Weighing less than 2,500 lbs., the Alfa Romeo 4C can get to 60 mph from a standstill in 4.3 seconds. It has a top speed of 160 mph and has an amazing curb weight to power ratio of 10.4 lbs. to every one horsepower. And praise to the highway spirits, the thing was fuel efficient. It has an EPA rating of 24 mpg in the city, 34 mpg on the highway and 28 mpg combined.

In English, the 4C is exceptionally fast. Once, I aggressively accelerated from in front of my driveway and the car reached more than 50 mph three or four driveways down the street. No matter the speed I was traveling at, every push on the accelerator brought titillation. I couldn’t let the rear-wheel-drive Alfa Romeo 4C even get close to getting loose on surface streets; it was just too fast.

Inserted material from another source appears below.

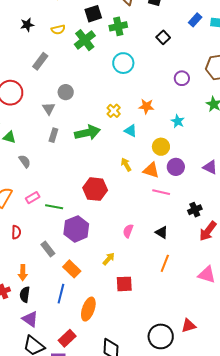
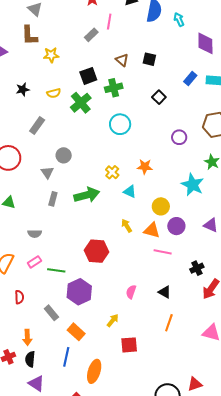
cyan star: (178, 121) -> (193, 185), moved, size x1.6
gray semicircle: (25, 161) -> (35, 234), moved, turned 128

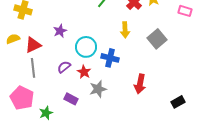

The manual rack and pinion steering translated driver input instantly. The car’s suspension let me feel exactly what was transpiring between vehicle and road. And the aural experience was even more vivid, because I could see the engine out of the corner of our right eye through the polyurethane wall separating its mid-mounted compartment from the cockpit which was surprisingly spacious. Again, this is a different kind of car. But it is seasonal; I can’t image driving the Alfa 4C during winter months in climates where there is a real winter; you know, snow, slush, ice that sort of stuff.

Only 1,000 Alfa Romeo 4Cs will be sold in the North American market annually. And it is a safe bet that with a base price of $53,900, Alfa Romeo won’t have a problem selling every last one of them. Our tester with options and freight charge was $60,195.